Joseph Kessel, Albert Londres, Henri Béraud : trois reporters de l'entre deux-guerres, dont les destins divergents prennent chacun racine sur ce même Vieux Continent, celui d'après le Traité de Versailles et d'avant le Rideau de Fer. Une terre véritablement engloutie, à présent. Continent sillonné par des express aux couleurs rouges et bleues, aux couloirs déserts et tapissés sous les lampes en veilleuses par les portes de sleepings aux judas bien clos. Europe à multiples langues et multiples monnaies. De l'Arc de Triomphe à la porte de Brandebourg, c’est alors l’affaire d’une petite journée pour un train hennissant sur ses rails. Albert Londres n'est jamais revenu de son voyage en Chine en 1932. Henri Béraud est mort tristement, après son long et scandaleux emprisonnement au bagne de l'île de Ré, en 1958. Kessel, quant à lui, s'est éteint progressivement en 1979, au coin de son feu et les pieds dans ses pantoufles. Quant à cette Europe, leur Europe, elle a donné naissance au mythe du petit reporter dont le trop lisse Tintin demeure de nos jours une sorte d'icone hygiénique.

*CONSIGNE DE TRAVAIL A*:
Recopiez à l'identique les lignes des entrées, en commençant par celle qui contient « Which is more » et en terminant par celle qui contient « Who is more », ces deux lignes comprises.

*DONNÉES SOURCES*:
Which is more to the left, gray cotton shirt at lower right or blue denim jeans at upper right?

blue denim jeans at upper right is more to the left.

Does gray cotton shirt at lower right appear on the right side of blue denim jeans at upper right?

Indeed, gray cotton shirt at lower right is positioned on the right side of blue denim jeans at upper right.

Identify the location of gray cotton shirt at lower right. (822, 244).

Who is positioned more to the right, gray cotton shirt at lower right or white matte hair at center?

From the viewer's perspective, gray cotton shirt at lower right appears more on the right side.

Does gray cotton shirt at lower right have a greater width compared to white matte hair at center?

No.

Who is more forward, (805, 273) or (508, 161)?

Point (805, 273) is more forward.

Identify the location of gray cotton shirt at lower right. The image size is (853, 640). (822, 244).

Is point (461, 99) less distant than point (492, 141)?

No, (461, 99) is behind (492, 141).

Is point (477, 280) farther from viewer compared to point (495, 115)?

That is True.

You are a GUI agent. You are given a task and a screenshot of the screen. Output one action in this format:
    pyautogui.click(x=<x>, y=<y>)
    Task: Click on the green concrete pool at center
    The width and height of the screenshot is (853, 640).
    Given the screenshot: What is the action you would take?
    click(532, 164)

--

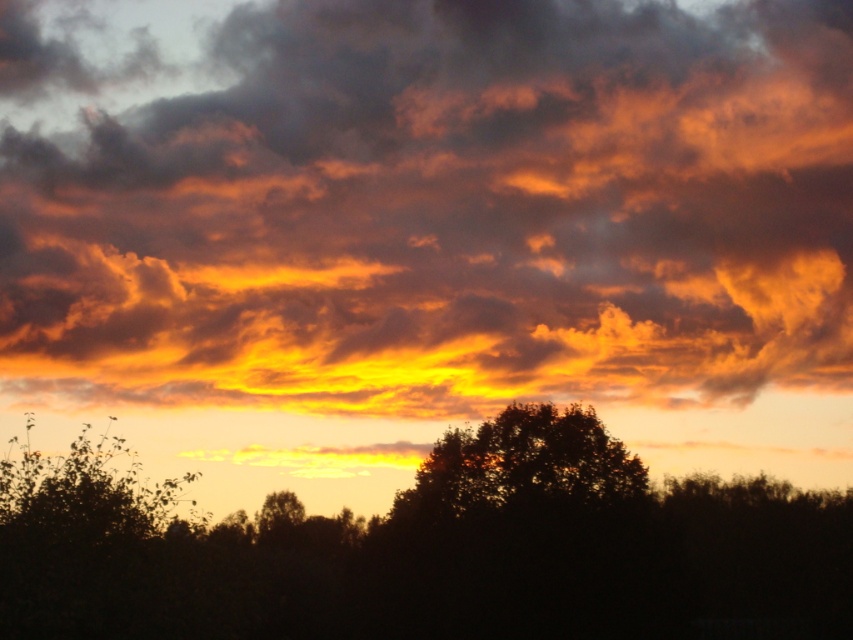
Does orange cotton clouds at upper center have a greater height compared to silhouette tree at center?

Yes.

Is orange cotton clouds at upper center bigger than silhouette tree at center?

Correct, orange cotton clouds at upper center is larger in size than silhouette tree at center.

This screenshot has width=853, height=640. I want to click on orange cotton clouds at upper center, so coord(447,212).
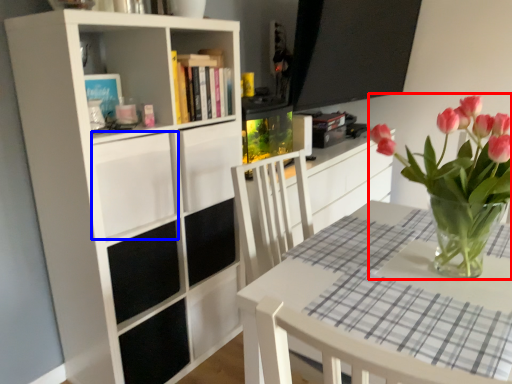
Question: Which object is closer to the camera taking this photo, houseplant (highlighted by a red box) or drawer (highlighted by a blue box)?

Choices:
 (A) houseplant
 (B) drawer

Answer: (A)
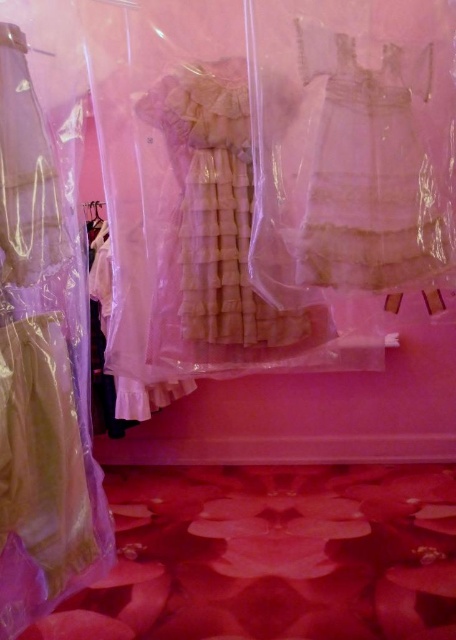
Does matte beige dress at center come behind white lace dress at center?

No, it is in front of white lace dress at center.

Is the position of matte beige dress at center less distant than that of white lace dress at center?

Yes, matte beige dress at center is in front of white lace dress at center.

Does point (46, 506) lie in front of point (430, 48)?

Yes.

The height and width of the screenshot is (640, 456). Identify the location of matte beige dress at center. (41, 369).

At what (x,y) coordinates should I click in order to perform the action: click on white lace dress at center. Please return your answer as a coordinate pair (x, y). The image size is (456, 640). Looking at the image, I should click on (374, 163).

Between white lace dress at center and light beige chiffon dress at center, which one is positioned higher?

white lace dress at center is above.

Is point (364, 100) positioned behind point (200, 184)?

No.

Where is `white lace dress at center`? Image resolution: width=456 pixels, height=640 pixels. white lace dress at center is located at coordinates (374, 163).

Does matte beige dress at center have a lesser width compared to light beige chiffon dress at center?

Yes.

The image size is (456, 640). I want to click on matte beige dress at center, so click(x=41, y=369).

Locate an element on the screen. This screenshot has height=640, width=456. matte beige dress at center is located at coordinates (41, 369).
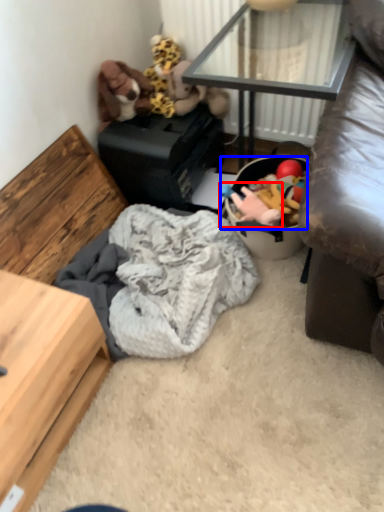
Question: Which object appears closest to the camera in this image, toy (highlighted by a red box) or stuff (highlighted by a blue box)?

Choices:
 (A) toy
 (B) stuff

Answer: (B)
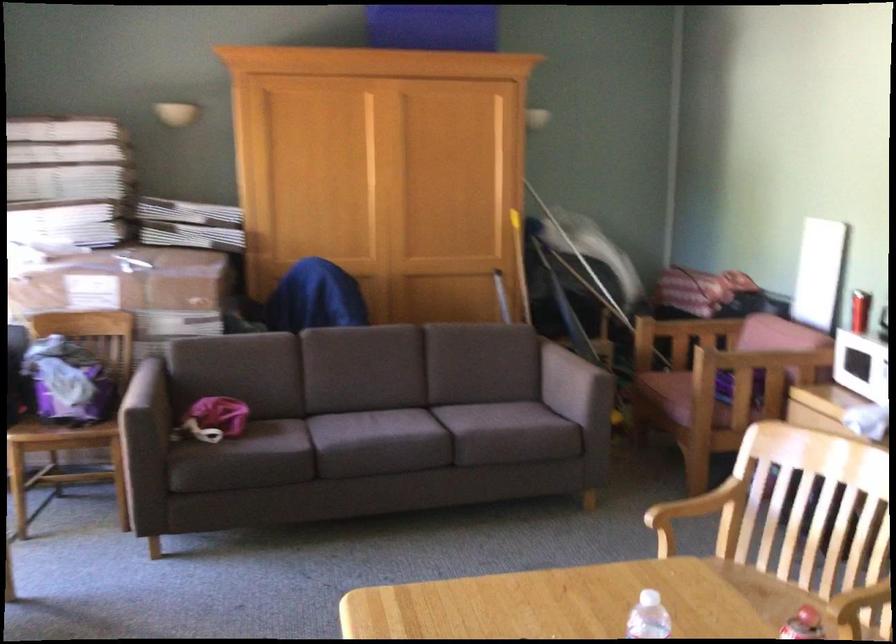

==

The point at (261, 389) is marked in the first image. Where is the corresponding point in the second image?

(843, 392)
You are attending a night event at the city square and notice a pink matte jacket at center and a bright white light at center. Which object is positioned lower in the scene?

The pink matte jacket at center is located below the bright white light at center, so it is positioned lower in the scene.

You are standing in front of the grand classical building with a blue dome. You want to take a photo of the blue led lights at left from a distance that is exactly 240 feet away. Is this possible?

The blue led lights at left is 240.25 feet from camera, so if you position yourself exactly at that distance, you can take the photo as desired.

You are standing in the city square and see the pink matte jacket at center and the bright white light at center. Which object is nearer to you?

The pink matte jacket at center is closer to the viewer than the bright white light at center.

*CONSIGNE DE TRAVAIL B*:
En vous appuyant sur le texte présenté, expliquez en une à trois phrases ce que désigne l'expression « leur Europe ».

*RÉPONSE ATTENDUE A*:
Which is more to the left, gray cotton shirt at lower right or blue denim jeans at upper right?

blue denim jeans at upper right is more to the left.

Does gray cotton shirt at lower right appear on the right side of blue denim jeans at upper right?

Indeed, gray cotton shirt at lower right is positioned on the right side of blue denim jeans at upper right.

Identify the location of gray cotton shirt at lower right. (822, 244).

Who is positioned more to the right, gray cotton shirt at lower right or white matte hair at center?

From the viewer's perspective, gray cotton shirt at lower right appears more on the right side.

Does gray cotton shirt at lower right have a greater width compared to white matte hair at center?

No.

Who is more forward, (805, 273) or (508, 161)?

*RÉPONSE ATTENDUE B*:
L'expression désigne le Vieux Continent de l'entre-deux-guerres où ont vécu Kessel, Londres et Béraud, celui d'après le Traité de Versailles et d'avant le Rideau de Fer. Cette Europe était sillonnée d'express, parlait de multiples langues et employait de multiples monnaies. On pouvait y aller en train de l'Arc de Triomphe à la porte de Brandebourg en une petite journée.